Vorliegender Auszug ->
==============================
Stand Goethe auf der Seite der rebellischen Mittel-Gründauer Bauern?

Bei Schiller wäre eine solche Frage überflüssig. Der hätte seinen Wilhelm Tell auch im Gründautal handeln lassen können. Die Räuber ebenfalls.

Bei Goethe ist diese Frage nicht so schnell zu beantworten. Doch bei seiner Sympathie für die Herrnhuter Untertanen-Eid-Verweigerer könnte der junge Goethe nicht nur auf der Seite der rebellischen Bauern gestanden haben. Möglich, dass er 1769 von Marienborn/Eckartshausen aus einen Abstecher nach Mittel-Gründau machte. Denn es bestanden enge Beziehungen zwischen den Langenbergheimer, Eckartshäuser, Altwiedermuser und den Mittel-Gründauer Bauern und Marienborn lag am direkten Verbindungsweg zwischen diesen Dörfern. Seine Sympathien für rebellische Bauern, die „wider den Stachel löcken“, zeigte Goethe in seiner „Sturm und Drangzeit“ mit seinem Bauernkriegs-Theaterstück „Götz von Berlichingen“, in dem seine damalige Haltung zum Feudaladel auch zum Ausdruck kommt. In seiner Frühzeit versteht sich Goethe durchaus als Dissident der herrschenden Kreise, was sich mit seinem Weimarer Hofamt und dem Adelstitel jedoch weitgehend legte. Den von den Mittel-Gründauer Bauern angeführten Oberhessischen Bauernaufstand mit seinen radikal-sozialen und demokratischen Forderungen hat Goethe im nahen Weimar sicher mitbekommen. Jedoch anders als bei Georg Büchner, der direkten Kontakt zu den Aufständischen sucht und ihre Forderungen mit seinem 1834 erscheinenden HESSISCHEN LANDBOTEN unterstützt, gibt es aus Goethes Spätzeit keine solchen Unterstützungs-Belege.  Seine „Kriegsberichterstattung“ von der Belagerung und Bombardierung des demokratisch-republikanischen Mainz belegt das gerade Gegenteil: http://gutenberg.spiegel.de/buch/belagerung-von-mainz-3641/1

 

Dass der junge Goethe ein Sympathisant der Herrnhuter war, geht aus einem Zitat aus „Dichtung und Wahrheit“ hervor: „Die trefflichen Männer, die ich auf dem Synodus zu Marienborn, wohin mich Legationsrat Moritz, Geschäftsträger des Grafen Ysenburg, mitnahm, kennen lernte, hatten meine ganze Verehrung gewonnen und es wäre nur auf die angekommen, mich zu den Ihrigen zu machen.“.
==============================
Vorliegende Angaben ->

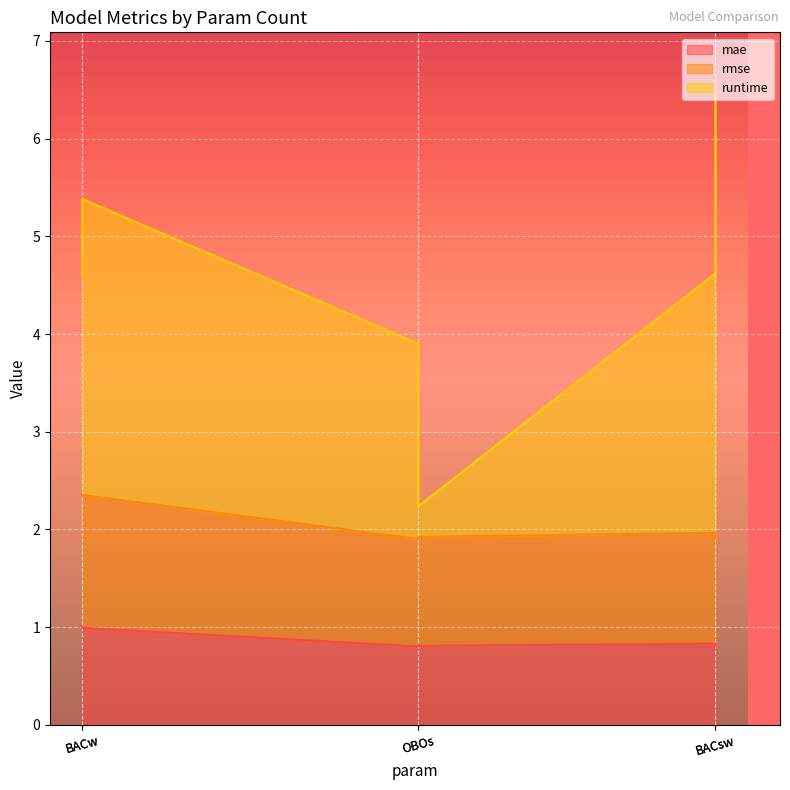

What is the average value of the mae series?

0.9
==============================
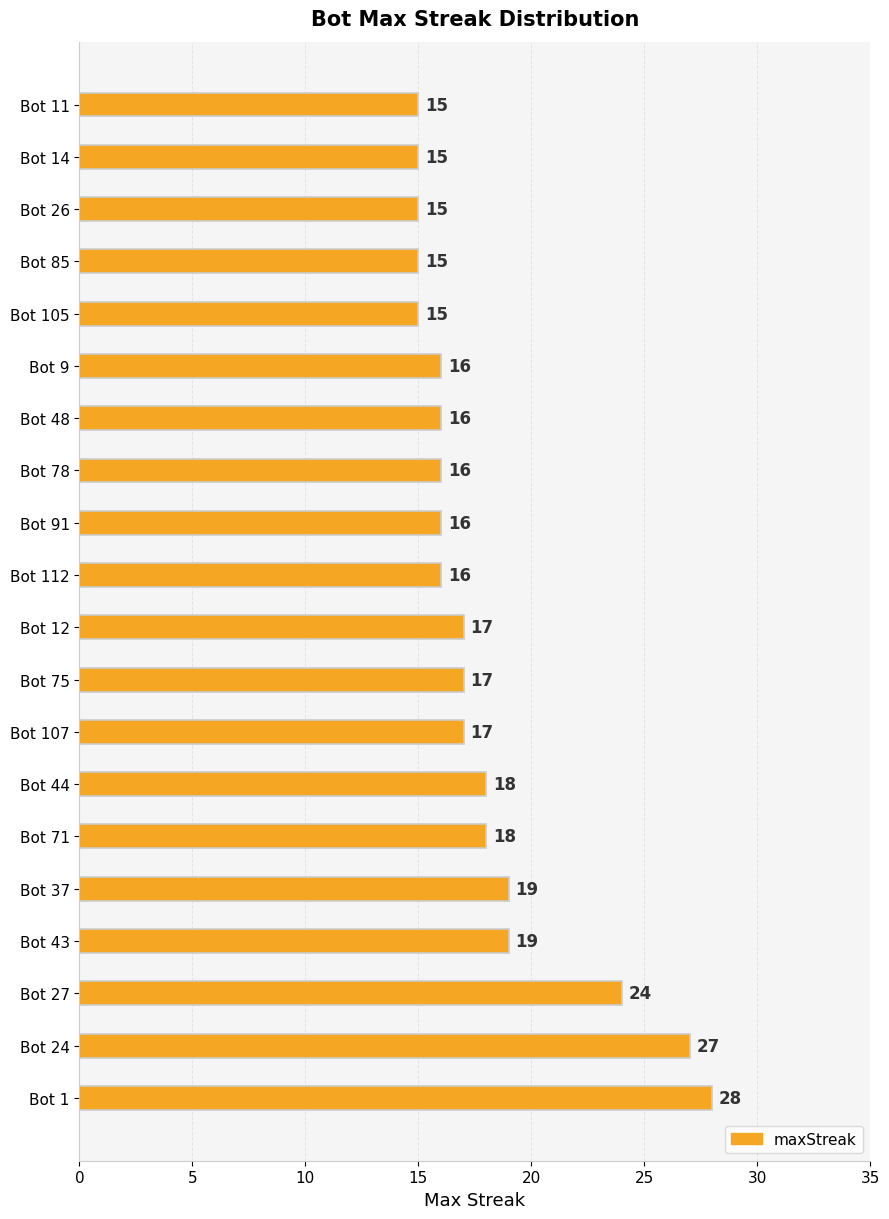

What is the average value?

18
==============================
Arbeitsaufträge ->
1) Beantworte anhand des Textes über Goethe und die Mittel-Gründauer Bauern diese Fragen:
(a) In welchem Jahr könnte Goethe von Marienborn/Eckartshausen aus einen Abstecher nach Mittel-Gründau gemacht haben?
(b) Welches Theaterstück aus seiner „Sturm und Drangzeit“ wird als Zeichen seiner Sympathie für rebellische Bauern genannt?
(c) Wer nahm Goethe laut dem Zitat aus „Dichtung und Wahrheit“ zum Synodus nach Marienborn mit?
2) Setze den Text über Goethe und die Mittel-Gründauer Bauern im Anschluss an seinen letzten Satz fort.

Ergebnisse ->
1)
(a) 1769
(b) „Götz von Berlichingen“
(c) Legationsrat Moritz, der Geschäftsträger des Grafen Ysenburg

2)
Da er durch den Geschäftsträger der Ysenburger Grafen mit den Herrnhutern in Kontakt kam, muss sein erster Kontakt mit Zinsendorf noch vor der endgültigen Vertreibung der Herrnhuter durch die Ysenburg-Büdinger Grafen  zwischen 1753 und 1769 zustande gekommen sein.

 

Johann-Wolfgang von Goethe war  1769 im ehemaligen  Kloster und späteren Schloss Marienborn bei Eckartshausen. Keine 10 Kilometer über die Hohe Straße, den Herrnhuter Herrnhaag und Vonhausen von Mittel-Gründau entfernt. Die Herrnhuter Brüdergemeine hielt dort unter der Führung des Grafen von Zinsendorf ihre Synoden ab, bei denen der junge Goethe zu Gast war. Das Zimmer, in dem er wohnte und theologisch-philosophische und naturkundlich-wissenschaftliche Studien betrieb, ist noch erhalten.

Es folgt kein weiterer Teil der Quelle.